• **WHAT THE EXERCISE ASKS**: Pick out every line in the entries below that contains the word "reading", and copy each of those lines.

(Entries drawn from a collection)
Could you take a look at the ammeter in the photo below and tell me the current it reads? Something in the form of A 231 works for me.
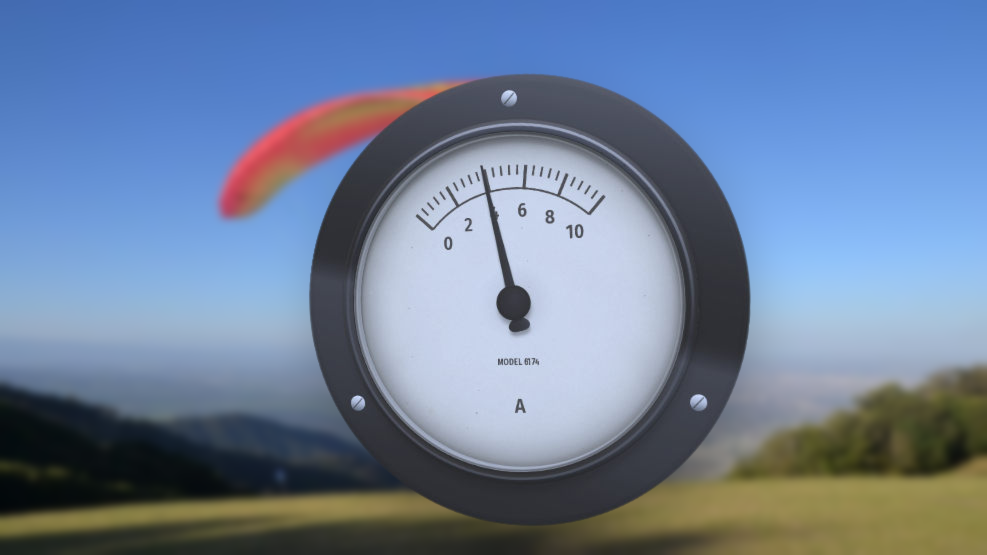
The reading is A 4
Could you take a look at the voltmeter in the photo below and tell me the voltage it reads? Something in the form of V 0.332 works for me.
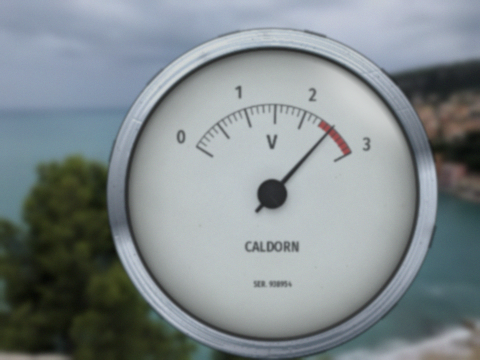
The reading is V 2.5
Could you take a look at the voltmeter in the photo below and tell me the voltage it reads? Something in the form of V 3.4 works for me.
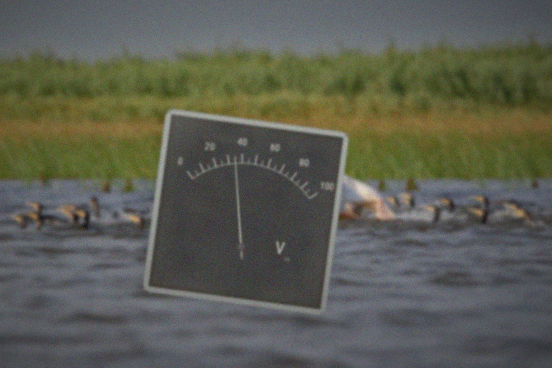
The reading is V 35
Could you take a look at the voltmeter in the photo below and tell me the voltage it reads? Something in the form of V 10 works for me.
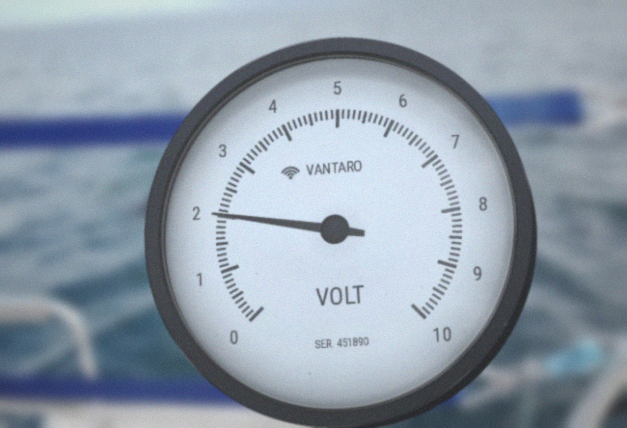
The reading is V 2
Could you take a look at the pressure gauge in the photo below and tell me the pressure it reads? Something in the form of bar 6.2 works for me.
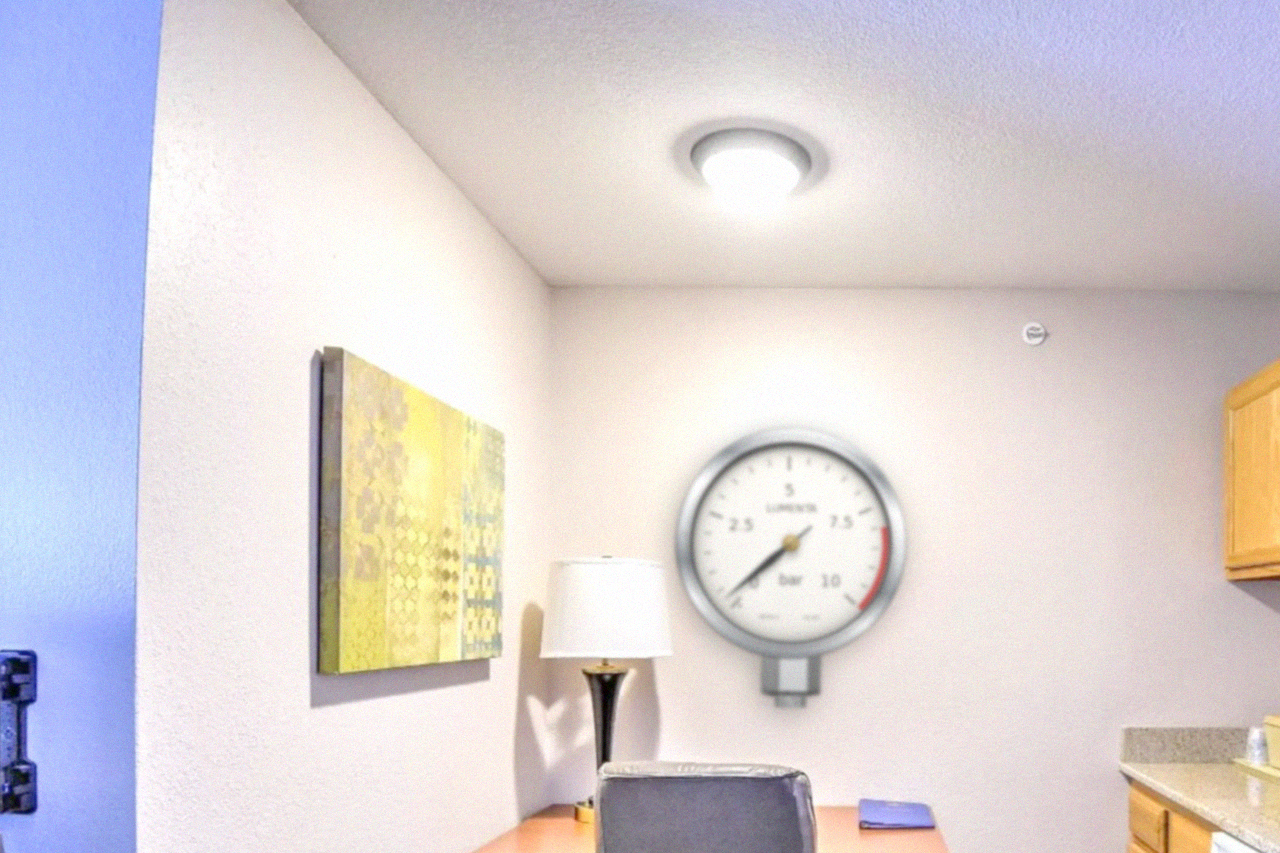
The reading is bar 0.25
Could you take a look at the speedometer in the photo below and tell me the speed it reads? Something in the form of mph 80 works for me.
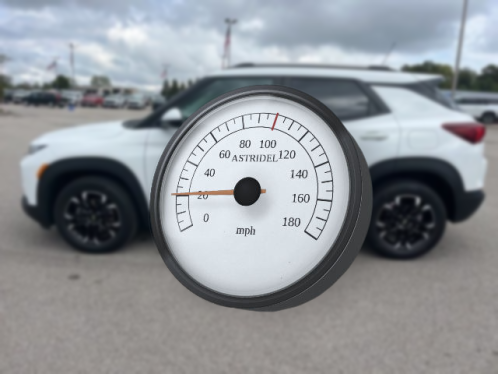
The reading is mph 20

• **WRITTEN RESPONSE**:
The reading is A 4
The reading is V 2.5
The reading is V 35
The reading is V 2
The reading is bar 0.25
The reading is mph 20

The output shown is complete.